First of all, I must clarify that I have started the Fastai course in the spring of 2022, which obviously means that I am a complete newcomer in deep learning and my knowledge is very scarce and limited. When addressing the state of deep learning, I had to make it clear that my knowledge on the subject is from the moment in which the course I am taking was published, that is, the year 2020 and not right now, since in the course notebooks it is on that date when they are made public. By this I mean that most likely, almost two years later, the panorama has changed substantially given the speed with which events occur in this field of Artificial Intelligence (From now on, AI).

Deep learning is good at recognizing where objects are in an image and can highlight their locations and name each object found. This is known as object detection.

Deep learning algorithms are generally not good at recognizing images that are significantly different in structure or style than the ones used to train the model. For example, if there were no black and white images in the training data, the model might perform poorly on black and white images. Similarly, if the training data does not contain hand-drawn images, the model is likely to perform poorly with hand-drawn images. There is no general way to check what image types are missing from your training set, but we will show in this chapter some ways to try to recognize when unexpected image types arise in the data when the model is used in production (this is known as data check outside domain).

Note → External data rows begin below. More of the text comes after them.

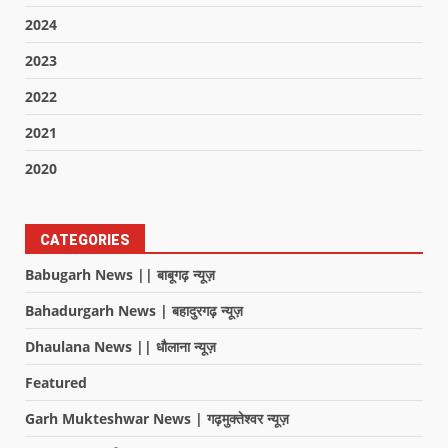
2024
2023
2022
2021
2020
CATEGORIES
Babugarh News || बाबूगढ़ न्यूज़
Bahadurgarh News | बहादुरगढ़ न्यूज़
Dhaulana News || धौलाना न्यूज़
Featured
Garh Mukteshwar News | गढ़मुक्तेश्वर न्यूज़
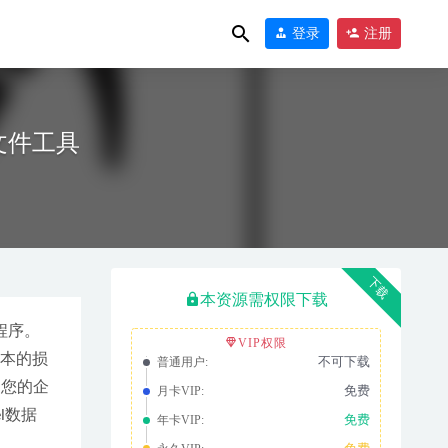
登录
注册
el 文件工具
下载
本资源需权限下载
象的程序。
VIP权限
早版本的损
不可下载
普通用户:
您和您的企
免费
月卡VIP:
16
l数据
免费
年卡VIP:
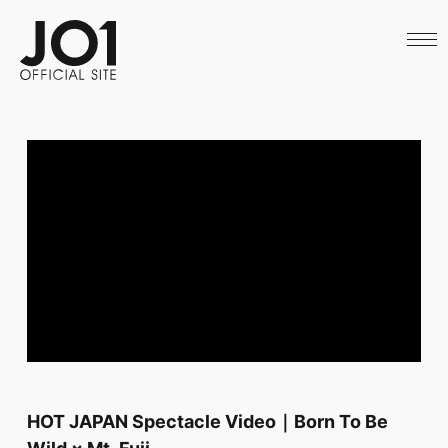
HOME
NEWS
SCHEDULE
PROFILE
DISCOGRAPHY
VIDEO
ARCHIVES
CALL
OFFICIAL STORE
LAPONE STORE
JO1 MAIL
HOT JAPAN Spectacle Video｜Born To Be
Wild × Mt. Fuji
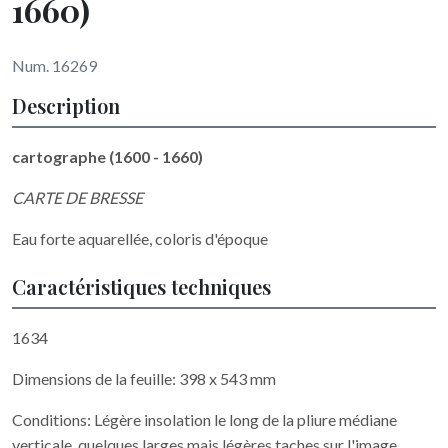
1660)
Num. 16269
Description
cartographe (1600 - 1660)
CARTE DE BRESSE
Eau forte aquarellée, coloris d'époque
Caractéristiques techniques
1634
Dimensions de la feuille: 398 x 543 mm
Conditions: Légère insolation le long de la pliure médiane
verticale, quelques larges mais légères taches sur l'image.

A major challenge for object detection systems is that image tagging can be time consuming and expensive. One approach that is particularly useful is to synthetically generate variations of the input images, such as rotating them or changing their brightness and contrast; this is called data augmentation and it also works well for text and other types of models. We will discuss it in detail in this chapter.

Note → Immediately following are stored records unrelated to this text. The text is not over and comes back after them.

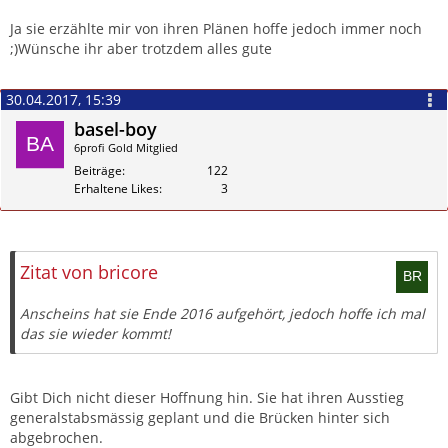
Zitieren
Ja sie erzählte mir von ihren Plänen hoffe jedoch immer noch
;)Wünsche ihr aber trotzdem alles gute
30.04.2017, 15:39
basel-boy
6profi Gold Mitglied
Beiträge
122
Erhaltene Likes
3
Zitieren
Zitat von bricore
Anscheins hat sie Ende 2016 aufgehört, jedoch hoffe ich mal
das sie wieder kommt!
Gibt Dich nicht dieser Hoffnung hin. Sie hat ihren Ausstieg
generalstabsmässig geplant und die Brücken hinter sich
abgebrochen.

Another point to consider is that even though your problem may not seem like a computer vision problem, it might be possible with a bit of imagination to turn it into one. For example, if you are trying to classify sounds, you might try to convert the sounds into images of their acoustic waveforms, and then train a model on those images.

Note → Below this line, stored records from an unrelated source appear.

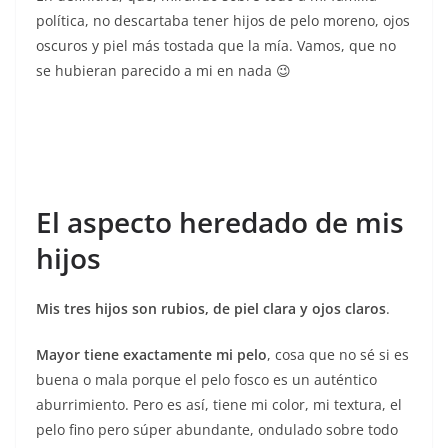
política, no descartaba tener hijos de pelo moreno, ojos
oscuros y piel más tostada que la mía. Vamos, que no
se hubieran parecido a mi en nada 😉
El aspecto heredado de mis
hijos
Mis tres hijos son rubios, de piel clara y ojos claros
.
Mayor tiene exactamente mi pelo
, cosa que no sé si es
buena o mala porque el pelo fosco es un auténtico
aburrimiento. Pero es así, tiene mi color, mi textura, el
pelo fino pero súper abundante, ondulado sobre todo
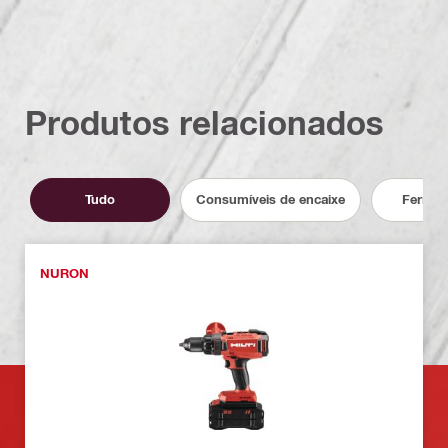
Produtos relacionados
Tudo
Consumíveis de encaixe
Ferram
NURON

Four fields where deep learning is useful:

  • Computer vision

  • Texro (natural language processing)

  • Combine text and images

  • Tabulated data

  • Recommendation systems

## Project My project was based on testing my knowledge acquired in reading the first two lessons of the course as well as the corresponding videos. My objective was to create a small application that would be able to discriminate if a photo of an electric bass instrument was a Fender brand, and Precision, Mustang or Jazz Bass models.

### Actions The actions for such a simple project were to search for and download a set of bass images large enough to make a dataset with which to train the model. To do this, I downloaded, with the help of the search_images_bing function, a batch of 150 images of each searched word. This is the number of images that Bing allows to download by default with a free account. To download images with BIS we must open an account in Azure and then create a Bing image Search app. Once this is done we must obtain an access key.

Once copied, we must relocate it inside the cell as the second argument of the os.environ.get() function.

key = os.environ.get('AZURE_SEARCH_KEY', '956c67d521be415899bb0664b8cad97a')

Once you have set the key, you can use search_images_bing. This functionality is provided by the small class of utilities included in the online notebooks. If you’re not sure where a function is defined, you can write it in your notebook to find out:

search_images_bing

<function fastbook.search_images_bing>

results = search_images_bing(key, 'bass fender precision')
ims = results.attrgot('contentUrl')
len(ims)

150 # returns 150 results by default Bing

We’ve successfully downloaded the URLs of 150 grizzly bears (or at least the images that Bing Image Search finds for that search term).

dest = 'images/bass fender precision.jpg'
download_url(ims[0], dest)

101.92% [327680/321508 00:00<00:00]

Path('images/bass fender precision.jpg')

Let’s now look at one of these downloaded images in the search

im = Image.open(dest)

im.to_thumb(128,128)

We are now going to use fastai’s download_images to download all the URLs for each of our search terms. We’ll put each one in a separate folder:

bass_types = 'fender precision bass','fender jazz bass','fender mustang bass'
path = Path('bass_carpet')
if not path.exists():
    path.mkdir()
    for or in bass_types:
        dest = (path/o)
        dest.mkdir(exist_ok=True)
        results = search_images_bing(key, f'{o} bass')
        download_images(dest, urls=results.attrgot('contentUrl'))

Our folder has image files, as expected:

fns = get_image_files(path)
fns

And that will return us an array with the search terms:

#433) [Path('bass_carpet/fender bass precision/00000000.jpg'),Path('guitars/fender bass precision/00000107.jpg'),Path('guitars/fender bass precision/00000073.jpg'), Path('guitars/fender bass precision/00000027.jpg'),Path('guitars/fender bass precision/00000071.jpg'),Path('guitars/fender bass precision/00000092.jpg'),Path('guitars/ fender bass precision/00000034.jpg'),Path('guitars/fender bass precision/00000078.jpg'),Path('guitars/fender bass precision/00000050.jpg'),Path('guitars/fender bass precision/00000059 .jpg')...]

If we want to verify the downloaded images we use the following function:

failed = verify_images(fns)
failed

To remove all failed images, you can use unlink on each of them.